AgentChangeBench: A Multi-Dimensional Evaluation Framework for Goal-Shift Robustness in Conversational AI
2510.18170v1
cs.AI, cs.ET, cs.LG, cs.SE, math.OC
2025-10-23
Авторы:
Manik Rana, Calissa Man, Anotida Expected Msiiwa, Jeffrey Paine, Kevin Zhu, Sunishchal Dev, Vasu Sharma, Ahan M R
Abstract
Goal changes are a defining feature of real world multi-turn interactions,
yet current agent benchmarks primarily evaluate static objectives or one-shot
tool use. We introduce AgentChangeBench, a benchmark explicitly designed to
measure how tool augmented language model agents adapt to mid dialogue goal
shifts across three enterprise domains. Our framework formalizes evaluation
through four complementary metrics: Task Success Rate (TSR) for effectiveness,
Tool Use Efficiency (TUE) for reliability, Tool Call Redundancy Rate (TCRR) for
wasted effort, and Goal-Shift Recovery Time (GSRT) for adaptation latency.

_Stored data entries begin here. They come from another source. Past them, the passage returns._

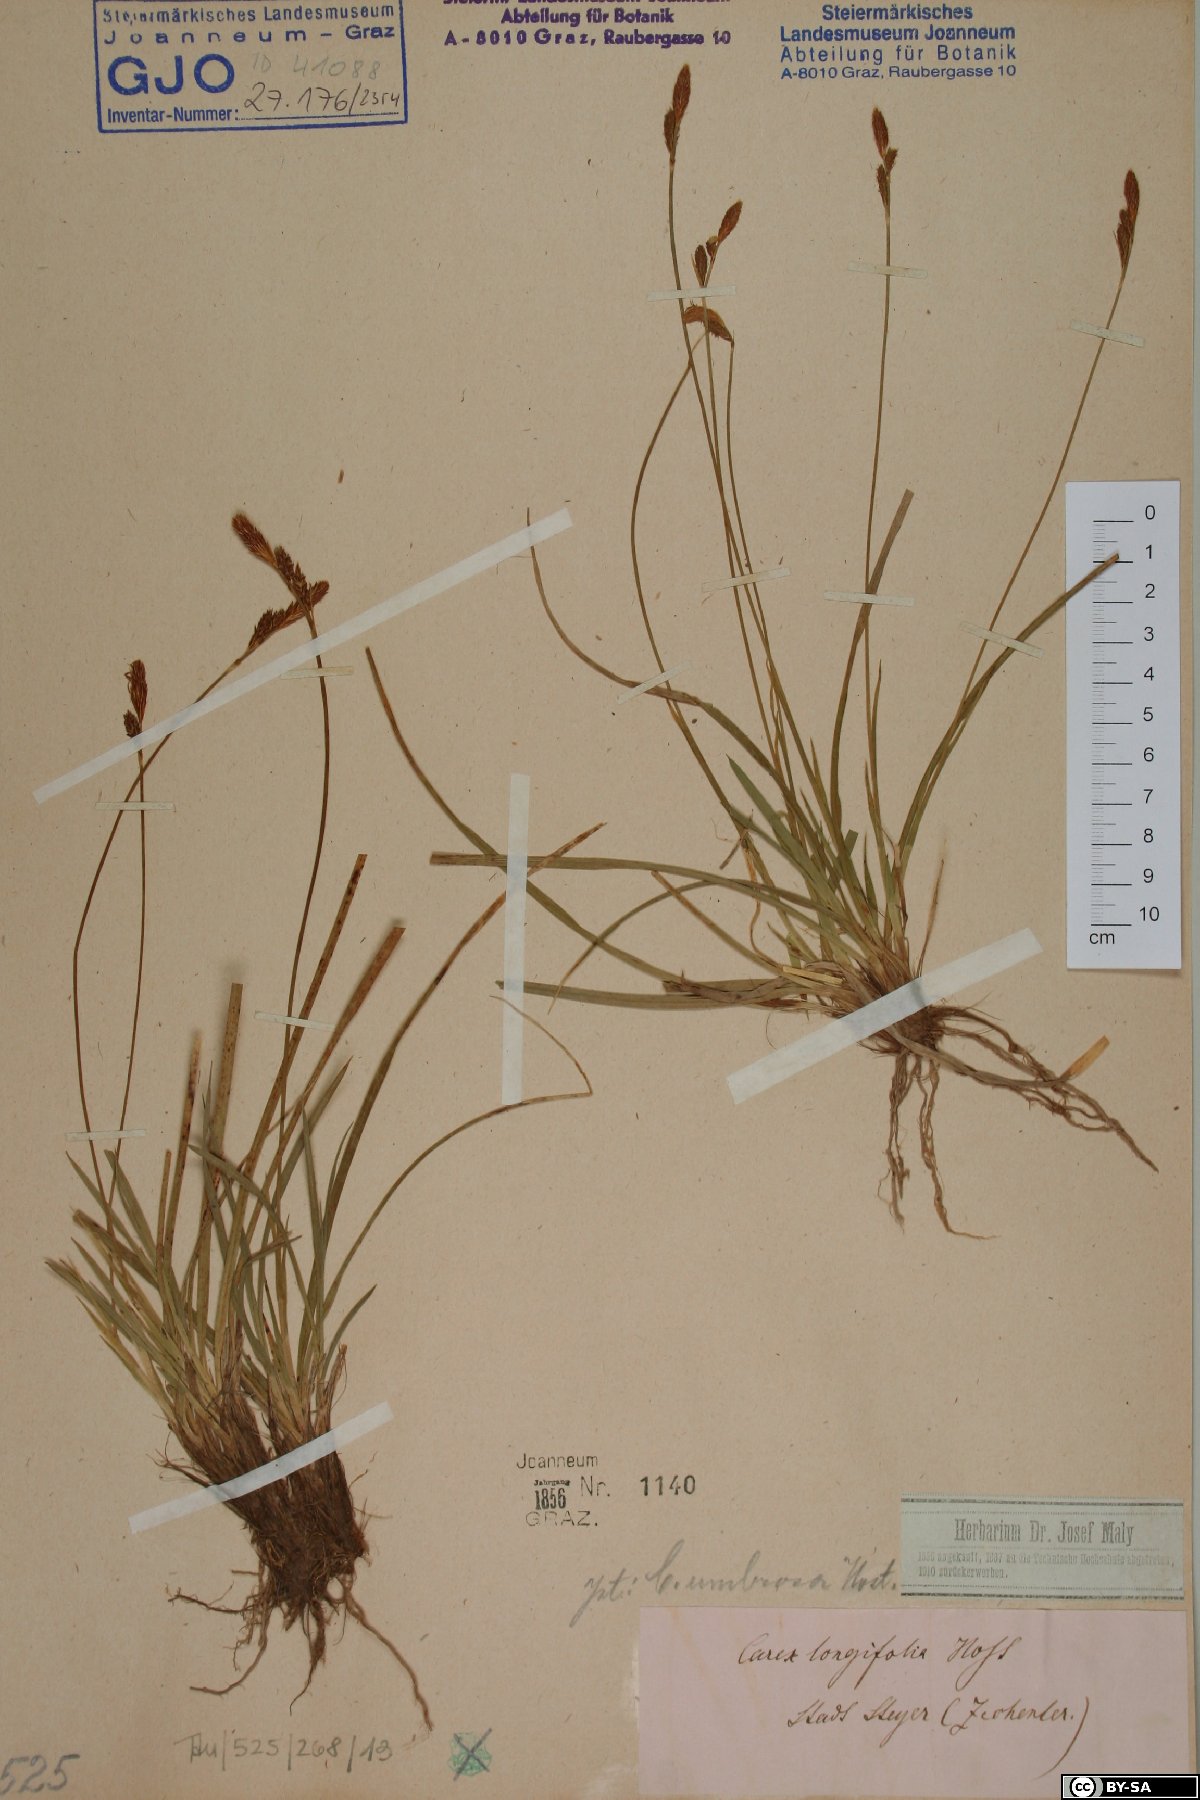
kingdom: Plantae
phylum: Tracheophyta
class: Liliopsida
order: Poales
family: Cyperaceae
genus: Carex
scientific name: Carex umbrosa
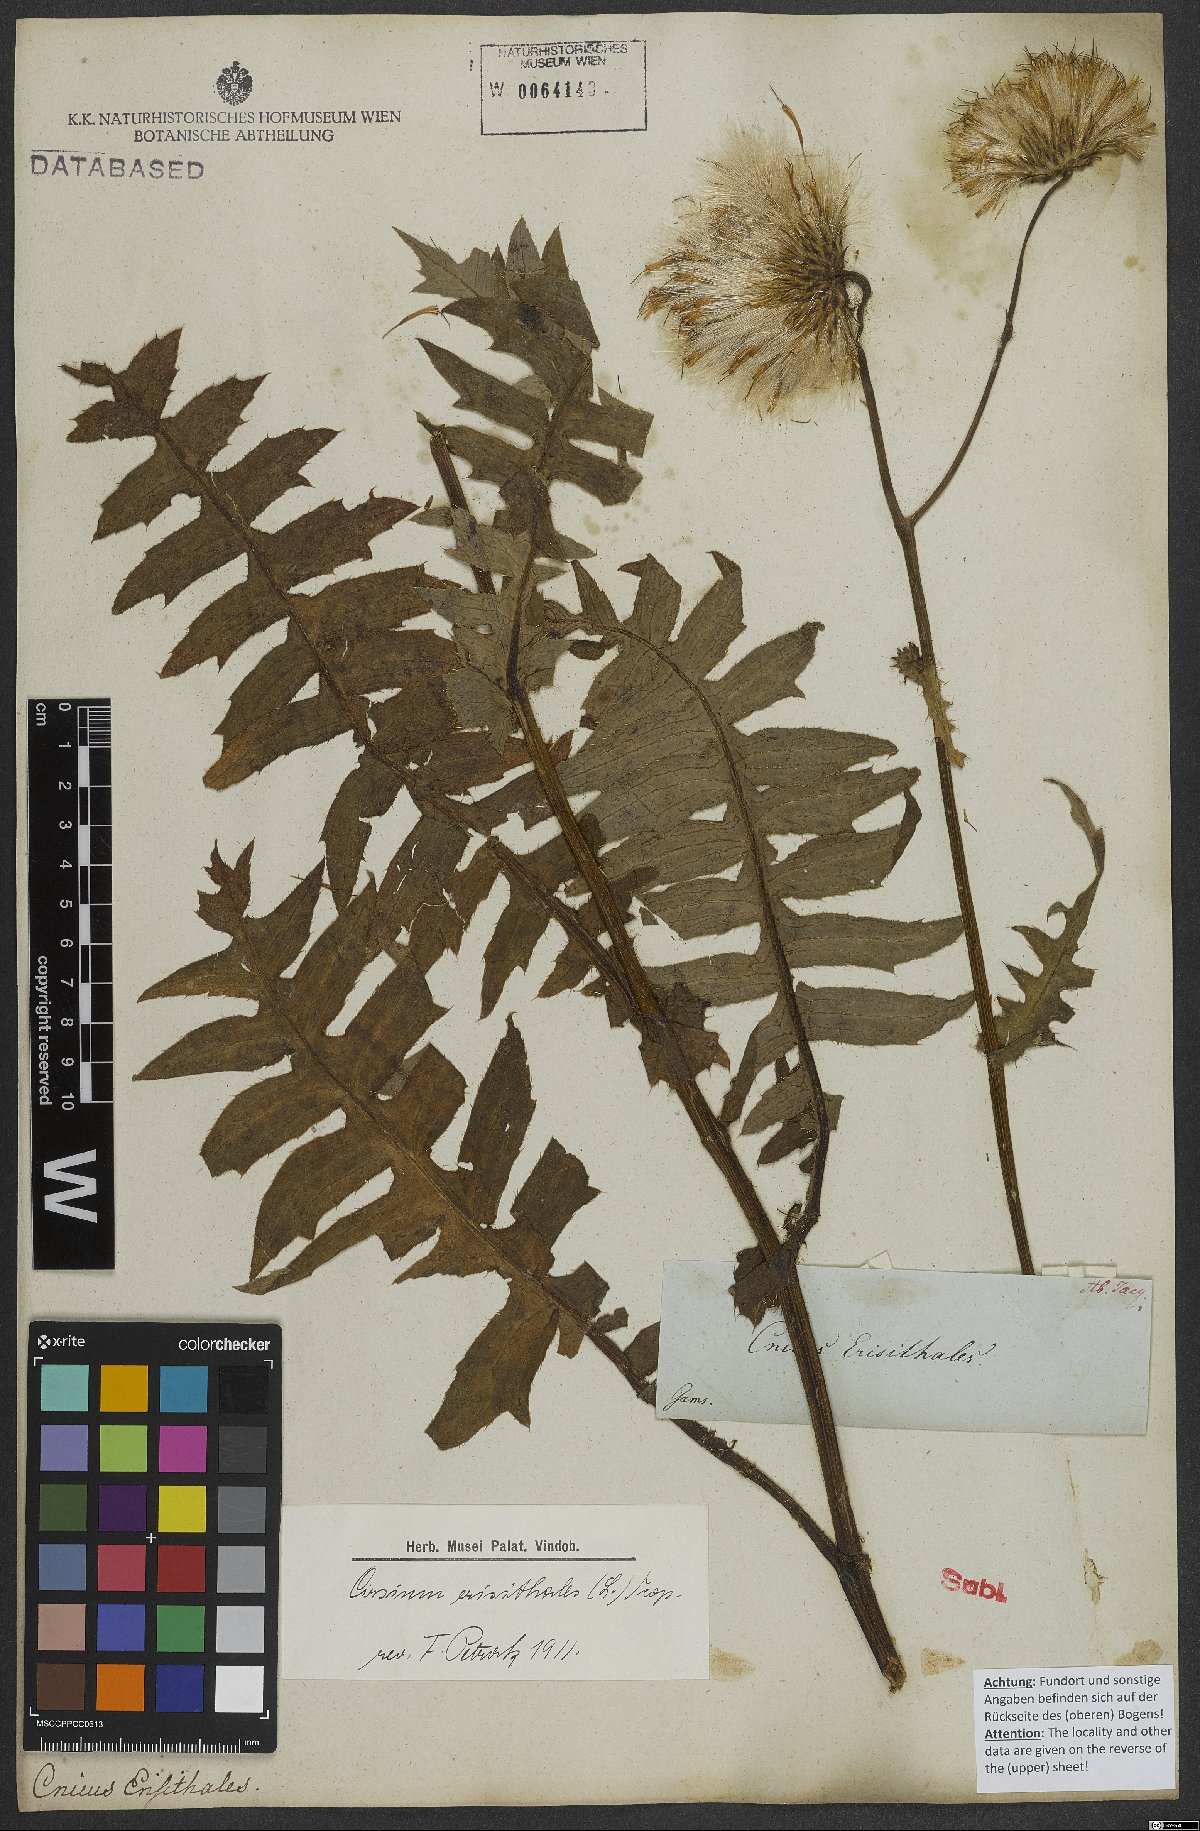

AgentChangeBench comprises 2,835 task sequences and five user personas, each
designed to trigger realistic shift points in ongoing workflows. Using this
setup, we evaluate several frontier models and uncover sharp contrasts obscured
by traditional $\text{pass}@k$ scores: for example, GPT-4o reaches $92.2\%$
recovery on airline booking shifts while Gemini collapses to $48.6\%$, and
retail tasks show near perfect parameter validity yet redundancy rates above
$80\%$, revealing major inefficiencies. These findings demonstrate that high
raw accuracy does not imply robustness under dynamic goals, and that explicit
measurement of recovery time and redundancy is essential. AgentChangeBench
establishes a reproducible testbed for diagnosing and improving agent
resilience in realistic enterprise settings.